START Task data

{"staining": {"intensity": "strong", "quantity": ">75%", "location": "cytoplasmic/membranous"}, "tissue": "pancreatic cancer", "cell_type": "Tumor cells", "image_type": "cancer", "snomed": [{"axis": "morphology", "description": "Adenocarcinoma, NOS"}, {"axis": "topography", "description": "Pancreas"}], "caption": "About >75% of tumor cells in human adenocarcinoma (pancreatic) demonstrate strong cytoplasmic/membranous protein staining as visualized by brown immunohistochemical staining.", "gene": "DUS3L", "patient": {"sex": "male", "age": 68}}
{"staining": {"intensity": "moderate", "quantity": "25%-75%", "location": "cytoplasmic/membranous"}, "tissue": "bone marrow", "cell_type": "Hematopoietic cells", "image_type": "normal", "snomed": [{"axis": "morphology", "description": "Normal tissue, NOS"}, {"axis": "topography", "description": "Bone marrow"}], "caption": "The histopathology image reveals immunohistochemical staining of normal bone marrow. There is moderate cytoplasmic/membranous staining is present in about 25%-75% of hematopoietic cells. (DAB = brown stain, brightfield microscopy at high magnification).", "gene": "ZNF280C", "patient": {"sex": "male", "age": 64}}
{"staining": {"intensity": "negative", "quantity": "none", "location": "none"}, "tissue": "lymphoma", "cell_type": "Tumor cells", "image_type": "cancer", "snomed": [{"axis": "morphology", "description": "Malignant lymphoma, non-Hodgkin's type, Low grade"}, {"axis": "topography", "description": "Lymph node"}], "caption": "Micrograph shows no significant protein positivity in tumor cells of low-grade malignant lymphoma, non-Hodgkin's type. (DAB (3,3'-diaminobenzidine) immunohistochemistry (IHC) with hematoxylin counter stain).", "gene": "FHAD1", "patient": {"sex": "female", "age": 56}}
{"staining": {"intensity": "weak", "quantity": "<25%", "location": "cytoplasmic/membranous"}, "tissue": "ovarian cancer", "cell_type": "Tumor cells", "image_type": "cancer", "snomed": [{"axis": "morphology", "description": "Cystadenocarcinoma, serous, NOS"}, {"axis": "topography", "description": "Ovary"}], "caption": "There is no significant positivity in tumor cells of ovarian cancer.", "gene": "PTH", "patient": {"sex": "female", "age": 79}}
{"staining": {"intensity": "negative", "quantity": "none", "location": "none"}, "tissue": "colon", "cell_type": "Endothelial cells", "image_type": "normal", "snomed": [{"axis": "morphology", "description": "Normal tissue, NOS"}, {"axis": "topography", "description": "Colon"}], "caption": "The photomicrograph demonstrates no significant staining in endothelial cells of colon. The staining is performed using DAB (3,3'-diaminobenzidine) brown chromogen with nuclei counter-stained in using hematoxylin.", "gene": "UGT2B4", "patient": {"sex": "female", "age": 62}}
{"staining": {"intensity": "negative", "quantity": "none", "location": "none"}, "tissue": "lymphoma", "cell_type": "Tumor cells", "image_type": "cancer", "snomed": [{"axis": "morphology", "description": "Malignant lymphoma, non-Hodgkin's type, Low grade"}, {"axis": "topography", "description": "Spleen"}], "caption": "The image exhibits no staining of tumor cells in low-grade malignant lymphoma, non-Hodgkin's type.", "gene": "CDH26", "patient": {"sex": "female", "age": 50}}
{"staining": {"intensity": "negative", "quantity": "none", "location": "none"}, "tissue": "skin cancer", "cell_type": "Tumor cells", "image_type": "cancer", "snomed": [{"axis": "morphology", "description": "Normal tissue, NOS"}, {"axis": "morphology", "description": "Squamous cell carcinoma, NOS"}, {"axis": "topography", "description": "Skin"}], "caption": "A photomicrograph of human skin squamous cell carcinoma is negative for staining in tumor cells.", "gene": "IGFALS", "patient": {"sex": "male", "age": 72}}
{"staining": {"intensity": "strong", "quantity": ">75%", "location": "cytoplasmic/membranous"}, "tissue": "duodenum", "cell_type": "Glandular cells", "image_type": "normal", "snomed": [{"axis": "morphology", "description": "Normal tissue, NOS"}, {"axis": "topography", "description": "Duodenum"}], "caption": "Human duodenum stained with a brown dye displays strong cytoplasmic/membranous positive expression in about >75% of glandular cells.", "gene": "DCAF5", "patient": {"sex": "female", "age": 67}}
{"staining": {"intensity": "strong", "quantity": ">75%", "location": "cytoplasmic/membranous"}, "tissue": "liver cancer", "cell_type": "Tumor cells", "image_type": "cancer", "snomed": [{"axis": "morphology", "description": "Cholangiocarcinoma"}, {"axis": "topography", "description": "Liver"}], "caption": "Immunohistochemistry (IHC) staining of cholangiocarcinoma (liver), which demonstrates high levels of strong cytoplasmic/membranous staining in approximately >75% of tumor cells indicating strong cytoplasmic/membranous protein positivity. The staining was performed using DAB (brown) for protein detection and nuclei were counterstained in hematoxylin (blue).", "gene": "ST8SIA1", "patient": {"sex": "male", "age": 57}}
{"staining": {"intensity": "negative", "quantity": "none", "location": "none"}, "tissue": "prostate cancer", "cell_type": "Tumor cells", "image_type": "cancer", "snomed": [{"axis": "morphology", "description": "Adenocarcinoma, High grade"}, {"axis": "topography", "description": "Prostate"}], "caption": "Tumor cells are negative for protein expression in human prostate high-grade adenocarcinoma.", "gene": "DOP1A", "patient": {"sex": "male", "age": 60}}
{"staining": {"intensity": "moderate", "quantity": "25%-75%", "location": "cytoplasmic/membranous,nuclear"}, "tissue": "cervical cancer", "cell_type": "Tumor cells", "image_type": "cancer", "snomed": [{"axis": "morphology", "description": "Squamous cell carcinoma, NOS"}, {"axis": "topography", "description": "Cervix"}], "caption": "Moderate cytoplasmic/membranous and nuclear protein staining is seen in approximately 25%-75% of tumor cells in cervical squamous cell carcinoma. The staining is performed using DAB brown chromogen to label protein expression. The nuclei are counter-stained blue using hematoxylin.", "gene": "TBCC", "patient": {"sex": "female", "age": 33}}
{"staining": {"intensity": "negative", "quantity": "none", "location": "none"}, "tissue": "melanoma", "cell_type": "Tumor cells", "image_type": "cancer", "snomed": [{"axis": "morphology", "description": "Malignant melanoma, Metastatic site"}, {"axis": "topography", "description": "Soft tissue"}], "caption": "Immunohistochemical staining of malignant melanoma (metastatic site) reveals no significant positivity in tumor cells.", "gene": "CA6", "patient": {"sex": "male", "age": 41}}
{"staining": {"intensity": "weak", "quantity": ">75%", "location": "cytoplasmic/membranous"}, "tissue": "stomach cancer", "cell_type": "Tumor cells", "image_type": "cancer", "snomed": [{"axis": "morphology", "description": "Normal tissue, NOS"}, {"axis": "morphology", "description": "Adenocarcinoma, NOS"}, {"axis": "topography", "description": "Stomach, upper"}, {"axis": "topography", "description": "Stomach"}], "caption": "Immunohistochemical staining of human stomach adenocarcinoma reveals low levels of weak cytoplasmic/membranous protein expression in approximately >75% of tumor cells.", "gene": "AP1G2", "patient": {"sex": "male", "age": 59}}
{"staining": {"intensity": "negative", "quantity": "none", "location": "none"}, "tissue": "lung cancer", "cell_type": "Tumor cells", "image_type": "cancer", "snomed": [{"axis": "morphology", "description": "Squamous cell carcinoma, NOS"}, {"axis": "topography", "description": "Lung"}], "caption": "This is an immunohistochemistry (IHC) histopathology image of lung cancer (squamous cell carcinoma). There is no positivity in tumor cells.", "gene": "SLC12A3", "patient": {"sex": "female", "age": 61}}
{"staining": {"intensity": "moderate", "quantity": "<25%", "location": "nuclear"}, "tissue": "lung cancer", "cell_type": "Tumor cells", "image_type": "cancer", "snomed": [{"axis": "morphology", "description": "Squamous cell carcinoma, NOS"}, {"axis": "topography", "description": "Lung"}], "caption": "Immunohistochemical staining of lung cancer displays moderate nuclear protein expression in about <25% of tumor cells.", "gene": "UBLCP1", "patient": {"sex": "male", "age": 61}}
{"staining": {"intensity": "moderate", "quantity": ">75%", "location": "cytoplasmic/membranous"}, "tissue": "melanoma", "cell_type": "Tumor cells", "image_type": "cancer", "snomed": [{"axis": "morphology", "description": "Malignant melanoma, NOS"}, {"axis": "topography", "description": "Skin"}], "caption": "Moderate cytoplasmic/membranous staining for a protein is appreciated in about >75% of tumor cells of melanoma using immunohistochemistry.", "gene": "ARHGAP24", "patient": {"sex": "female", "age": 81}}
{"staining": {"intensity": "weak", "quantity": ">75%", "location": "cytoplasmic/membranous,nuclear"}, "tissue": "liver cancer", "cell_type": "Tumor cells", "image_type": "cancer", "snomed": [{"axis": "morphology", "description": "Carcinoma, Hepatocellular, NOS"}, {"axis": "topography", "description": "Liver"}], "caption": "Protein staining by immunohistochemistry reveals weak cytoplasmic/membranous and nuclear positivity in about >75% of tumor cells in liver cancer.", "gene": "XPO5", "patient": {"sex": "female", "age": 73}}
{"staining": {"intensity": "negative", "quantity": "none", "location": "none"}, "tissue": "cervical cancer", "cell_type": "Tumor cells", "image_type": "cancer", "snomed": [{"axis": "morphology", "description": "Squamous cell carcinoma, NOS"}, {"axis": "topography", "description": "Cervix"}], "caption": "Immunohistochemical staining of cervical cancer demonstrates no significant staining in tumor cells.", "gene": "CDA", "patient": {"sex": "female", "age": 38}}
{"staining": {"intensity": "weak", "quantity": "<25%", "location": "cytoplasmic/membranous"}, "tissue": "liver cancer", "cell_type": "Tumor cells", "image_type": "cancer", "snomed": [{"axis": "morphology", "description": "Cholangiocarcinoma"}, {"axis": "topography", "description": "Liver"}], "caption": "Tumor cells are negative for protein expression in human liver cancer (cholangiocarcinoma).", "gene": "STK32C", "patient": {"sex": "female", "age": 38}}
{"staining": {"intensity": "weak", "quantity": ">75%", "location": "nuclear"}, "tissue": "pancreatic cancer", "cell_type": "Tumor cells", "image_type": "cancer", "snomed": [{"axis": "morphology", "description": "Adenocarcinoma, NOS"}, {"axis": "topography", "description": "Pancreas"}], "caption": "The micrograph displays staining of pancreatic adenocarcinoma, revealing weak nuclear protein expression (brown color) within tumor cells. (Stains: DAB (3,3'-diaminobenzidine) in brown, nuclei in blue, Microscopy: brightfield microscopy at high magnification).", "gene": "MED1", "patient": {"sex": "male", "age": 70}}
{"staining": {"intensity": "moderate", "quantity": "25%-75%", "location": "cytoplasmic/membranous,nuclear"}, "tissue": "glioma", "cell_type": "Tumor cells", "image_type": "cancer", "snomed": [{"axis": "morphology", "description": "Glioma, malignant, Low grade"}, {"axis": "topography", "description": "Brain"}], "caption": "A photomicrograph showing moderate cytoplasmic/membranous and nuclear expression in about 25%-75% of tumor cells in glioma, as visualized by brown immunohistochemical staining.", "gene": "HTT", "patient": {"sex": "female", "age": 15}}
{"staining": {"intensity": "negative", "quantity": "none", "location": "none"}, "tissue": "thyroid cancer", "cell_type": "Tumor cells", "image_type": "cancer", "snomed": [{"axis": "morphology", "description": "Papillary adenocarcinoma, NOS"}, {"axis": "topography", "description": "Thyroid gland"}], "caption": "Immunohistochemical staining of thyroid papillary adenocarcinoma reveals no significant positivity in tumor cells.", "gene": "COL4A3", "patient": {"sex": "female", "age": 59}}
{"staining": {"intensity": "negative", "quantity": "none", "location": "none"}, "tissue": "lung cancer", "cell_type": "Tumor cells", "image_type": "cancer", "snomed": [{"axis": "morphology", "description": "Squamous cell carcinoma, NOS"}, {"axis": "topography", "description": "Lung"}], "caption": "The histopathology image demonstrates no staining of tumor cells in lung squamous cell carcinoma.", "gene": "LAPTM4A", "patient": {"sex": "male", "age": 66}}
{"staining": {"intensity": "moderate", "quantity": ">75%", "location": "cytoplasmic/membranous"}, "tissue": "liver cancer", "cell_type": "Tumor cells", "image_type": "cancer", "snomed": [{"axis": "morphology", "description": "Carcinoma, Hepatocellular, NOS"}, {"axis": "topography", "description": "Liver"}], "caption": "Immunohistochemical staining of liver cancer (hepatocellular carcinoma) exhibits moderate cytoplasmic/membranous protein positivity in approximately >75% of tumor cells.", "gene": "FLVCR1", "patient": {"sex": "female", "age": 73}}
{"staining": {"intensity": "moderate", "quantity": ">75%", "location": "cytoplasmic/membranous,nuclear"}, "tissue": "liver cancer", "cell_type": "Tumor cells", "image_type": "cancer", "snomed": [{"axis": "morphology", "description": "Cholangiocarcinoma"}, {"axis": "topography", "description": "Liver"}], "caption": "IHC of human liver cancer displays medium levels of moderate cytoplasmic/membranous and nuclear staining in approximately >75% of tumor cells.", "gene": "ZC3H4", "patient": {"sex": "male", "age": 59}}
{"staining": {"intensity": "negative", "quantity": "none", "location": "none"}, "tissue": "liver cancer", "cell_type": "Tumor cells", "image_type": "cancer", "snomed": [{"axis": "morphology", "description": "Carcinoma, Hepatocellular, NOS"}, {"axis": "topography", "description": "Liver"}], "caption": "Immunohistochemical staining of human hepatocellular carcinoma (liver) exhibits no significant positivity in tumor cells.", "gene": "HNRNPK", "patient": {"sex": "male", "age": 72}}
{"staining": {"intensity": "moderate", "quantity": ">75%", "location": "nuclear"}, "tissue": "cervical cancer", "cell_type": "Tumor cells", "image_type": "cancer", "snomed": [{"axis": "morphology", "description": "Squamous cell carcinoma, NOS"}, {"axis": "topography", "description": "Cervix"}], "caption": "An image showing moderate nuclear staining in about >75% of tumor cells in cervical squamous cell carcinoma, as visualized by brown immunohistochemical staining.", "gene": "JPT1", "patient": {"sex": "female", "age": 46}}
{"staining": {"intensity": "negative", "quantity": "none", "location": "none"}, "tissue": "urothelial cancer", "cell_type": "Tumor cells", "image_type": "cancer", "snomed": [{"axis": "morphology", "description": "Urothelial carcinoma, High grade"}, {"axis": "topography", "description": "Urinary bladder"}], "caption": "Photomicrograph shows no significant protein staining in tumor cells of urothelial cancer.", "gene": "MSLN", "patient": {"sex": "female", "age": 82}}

END Task data

**Assignment**
The lines above from the one with "duodenum stained with" through the one with "(IHC) staining of" are to be duplicated exactly, ends included, with nothing added.

**Answer section**
{"staining": {"intensity": "strong", "quantity": ">75%", "location": "cytoplasmic/membranous"}, "tissue": "duodenum", "cell_type": "Glandular cells", "image_type": "normal", "snomed": [{"axis": "morphology", "description": "Normal tissue, NOS"}, {"axis": "topography", "description": "Duodenum"}], "caption": "Human duodenum stained with a brown dye displays strong cytoplasmic/membranous positive expression in about >75% of glandular cells.", "gene": "DCAF5", "patient": {"sex": "female", "age": 67}}
{"staining": {"intensity": "strong", "quantity": ">75%", "location": "cytoplasmic/membranous"}, "tissue": "liver cancer", "cell_type": "Tumor cells", "image_type": "cancer", "snomed": [{"axis": "morphology", "description": "Cholangiocarcinoma"}, {"axis": "topography", "description": "Liver"}], "caption": "Immunohistochemistry (IHC) staining of cholangiocarcinoma (liver), which demonstrates high levels of strong cytoplasmic/membranous staining in approximately >75% of tumor cells indicating strong cytoplasmic/membranous protein positivity. The staining was performed using DAB (brown) for protein detection and nuclei were counterstained in hematoxylin (blue).", "gene": "ST8SIA1", "patient": {"sex": "male", "age": 57}}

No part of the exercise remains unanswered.